**Action item**
Retype the lines below exactly, but only those from the line that has "(pin input line (at -2.54 -3.81" through the line that has "(at 0 5.08 0)". Omit every picture.

──────── Extracted entries ────────

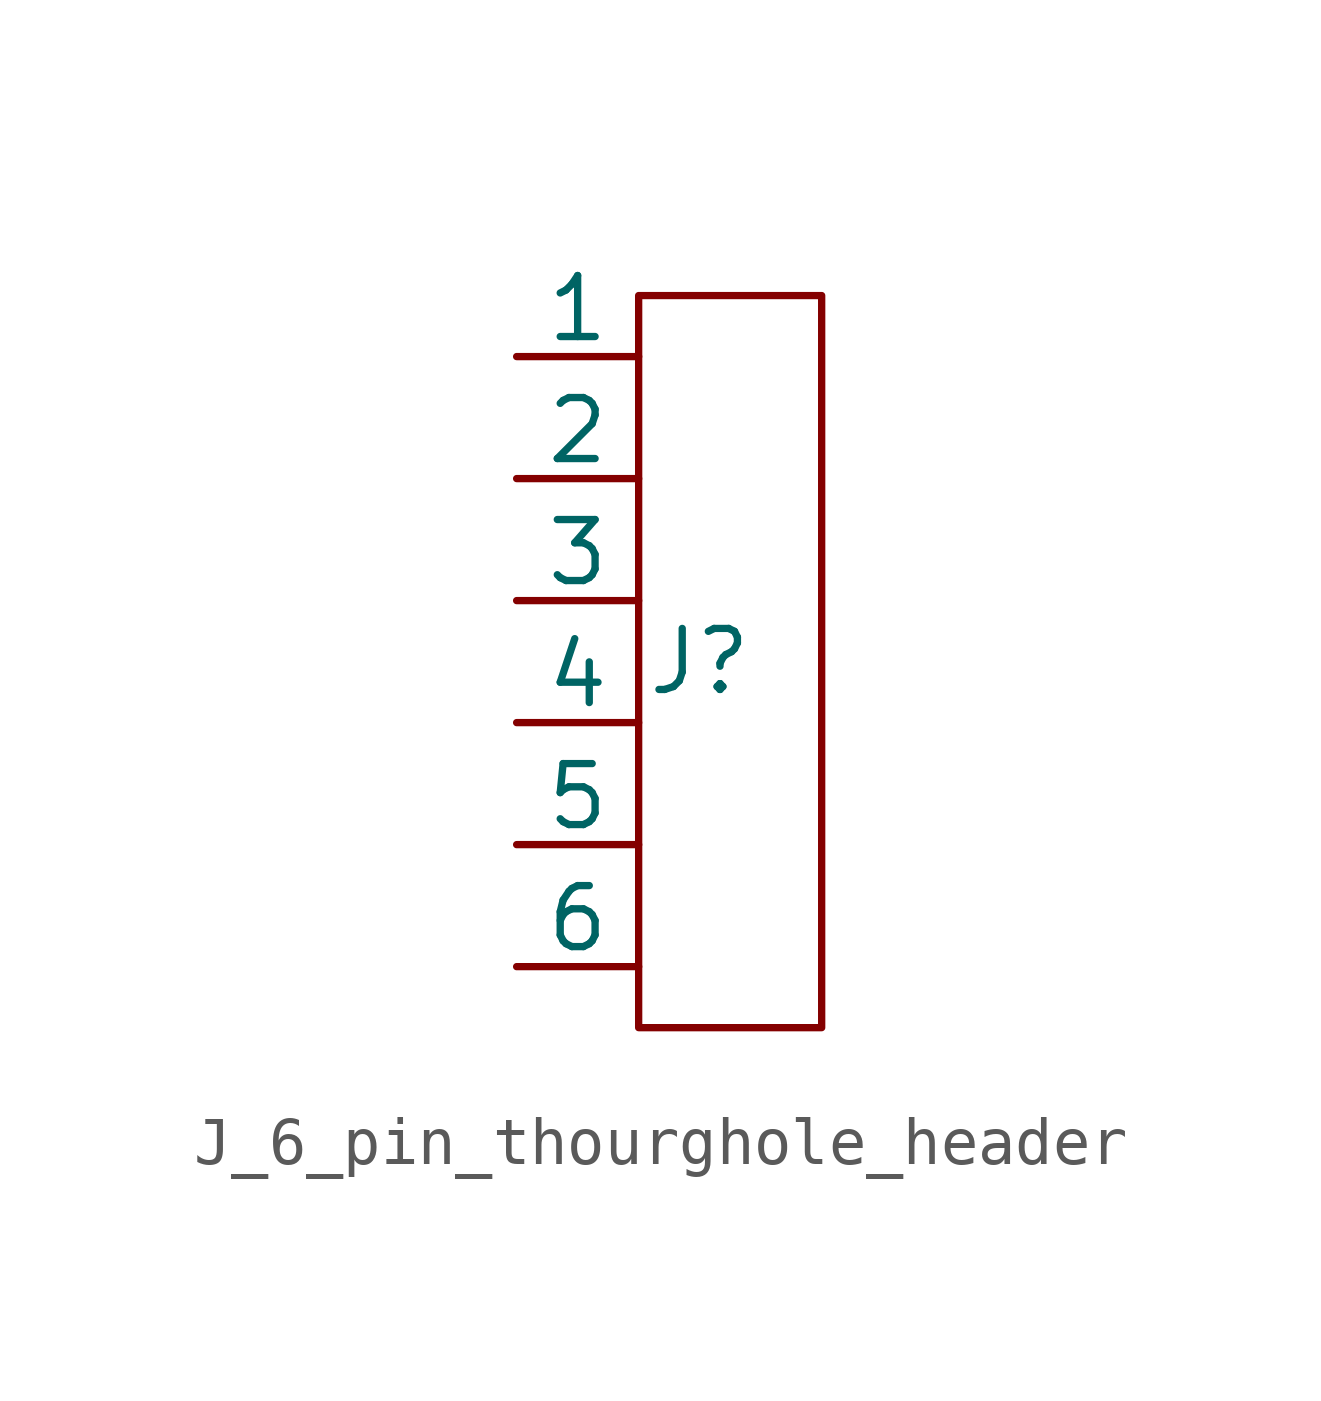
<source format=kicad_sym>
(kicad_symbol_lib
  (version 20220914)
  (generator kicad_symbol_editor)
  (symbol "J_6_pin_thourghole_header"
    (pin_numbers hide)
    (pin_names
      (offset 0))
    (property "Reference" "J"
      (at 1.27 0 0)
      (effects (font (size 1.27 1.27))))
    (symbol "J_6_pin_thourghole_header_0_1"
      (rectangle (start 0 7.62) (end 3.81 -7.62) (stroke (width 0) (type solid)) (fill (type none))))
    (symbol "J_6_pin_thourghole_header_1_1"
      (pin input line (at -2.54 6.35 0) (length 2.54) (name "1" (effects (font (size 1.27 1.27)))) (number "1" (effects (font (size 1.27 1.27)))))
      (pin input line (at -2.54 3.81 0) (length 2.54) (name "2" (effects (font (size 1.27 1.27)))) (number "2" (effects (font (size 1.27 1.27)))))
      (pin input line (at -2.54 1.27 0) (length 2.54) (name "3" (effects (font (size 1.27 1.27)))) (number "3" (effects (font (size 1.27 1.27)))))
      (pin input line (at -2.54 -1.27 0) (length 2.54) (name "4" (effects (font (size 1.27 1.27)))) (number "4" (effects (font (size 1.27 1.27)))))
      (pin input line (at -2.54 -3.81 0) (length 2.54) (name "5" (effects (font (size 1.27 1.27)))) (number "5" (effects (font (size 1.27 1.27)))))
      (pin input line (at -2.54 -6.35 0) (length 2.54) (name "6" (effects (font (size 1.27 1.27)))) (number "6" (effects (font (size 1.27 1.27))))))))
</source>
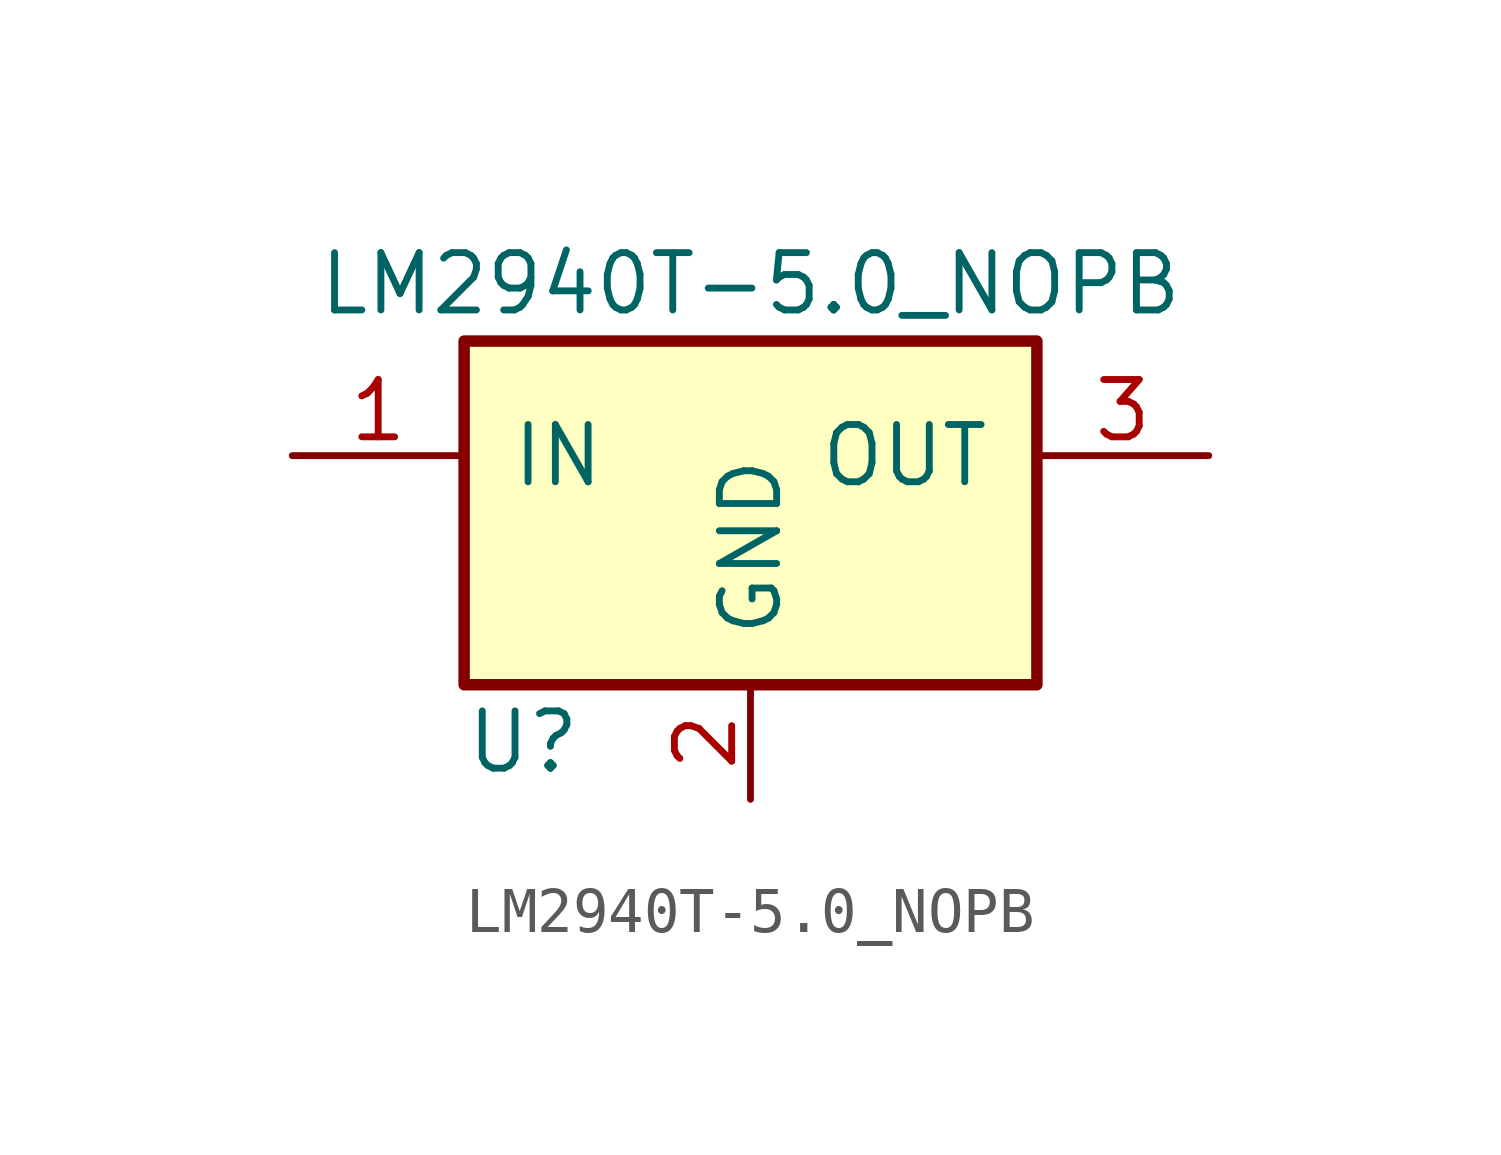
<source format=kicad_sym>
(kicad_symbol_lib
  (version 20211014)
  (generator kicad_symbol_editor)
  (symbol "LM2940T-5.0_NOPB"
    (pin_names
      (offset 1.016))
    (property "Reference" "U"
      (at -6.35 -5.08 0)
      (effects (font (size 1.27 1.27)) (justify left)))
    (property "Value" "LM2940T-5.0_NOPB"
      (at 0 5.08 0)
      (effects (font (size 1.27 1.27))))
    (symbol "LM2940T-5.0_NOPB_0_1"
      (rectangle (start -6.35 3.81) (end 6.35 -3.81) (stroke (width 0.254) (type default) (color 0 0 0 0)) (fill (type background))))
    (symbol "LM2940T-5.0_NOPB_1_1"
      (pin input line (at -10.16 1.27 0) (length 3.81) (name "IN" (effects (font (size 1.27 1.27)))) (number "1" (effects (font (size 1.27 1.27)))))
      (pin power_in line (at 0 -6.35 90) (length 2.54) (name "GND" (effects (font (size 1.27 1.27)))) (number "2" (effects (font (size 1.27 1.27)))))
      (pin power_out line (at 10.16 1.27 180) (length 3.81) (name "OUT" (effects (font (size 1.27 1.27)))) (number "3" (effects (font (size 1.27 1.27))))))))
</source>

────────
──────── Extracted entries ────────

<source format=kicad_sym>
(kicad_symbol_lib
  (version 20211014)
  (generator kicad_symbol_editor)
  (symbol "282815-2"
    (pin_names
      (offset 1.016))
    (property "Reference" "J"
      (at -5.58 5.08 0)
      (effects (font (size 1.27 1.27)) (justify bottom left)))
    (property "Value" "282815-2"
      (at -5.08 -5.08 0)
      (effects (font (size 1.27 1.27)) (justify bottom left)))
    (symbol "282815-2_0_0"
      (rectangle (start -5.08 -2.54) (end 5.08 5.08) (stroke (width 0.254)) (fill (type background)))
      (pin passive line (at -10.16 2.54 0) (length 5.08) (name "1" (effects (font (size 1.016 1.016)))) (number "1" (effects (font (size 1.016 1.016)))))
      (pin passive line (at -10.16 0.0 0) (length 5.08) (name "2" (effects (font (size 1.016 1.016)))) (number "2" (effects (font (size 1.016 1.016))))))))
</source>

────────

**Response to this exercise**
      (pin input line (at -2.54 -3.81 0) (length 2.54) (name "5" (effects (font (size 1.27 1.27)))) (number "5" (effects (font (size 1.27 1.27)))))
      (pin input line (at -2.54 -6.35 0) (length 2.54) (name "6" (effects (font (size 1.27 1.27)))) (number "6" (effects (font (size 1.27 1.27))))))))
</source>
<source format=kicad_sym>
(kicad_symbol_lib
  (version 20211014)
  (generator kicad_symbol_editor)
  (symbol "LM2940T-5.0_NOPB"
    (pin_names
      (offset 1.016))
    (property "Reference" "U"
      (at -6.35 -5.08 0)
      (effects (font (size 1.27 1.27)) (justify left)))
    (property "Value" "LM2940T-5.0_NOPB"
      (at 0 5.08 0)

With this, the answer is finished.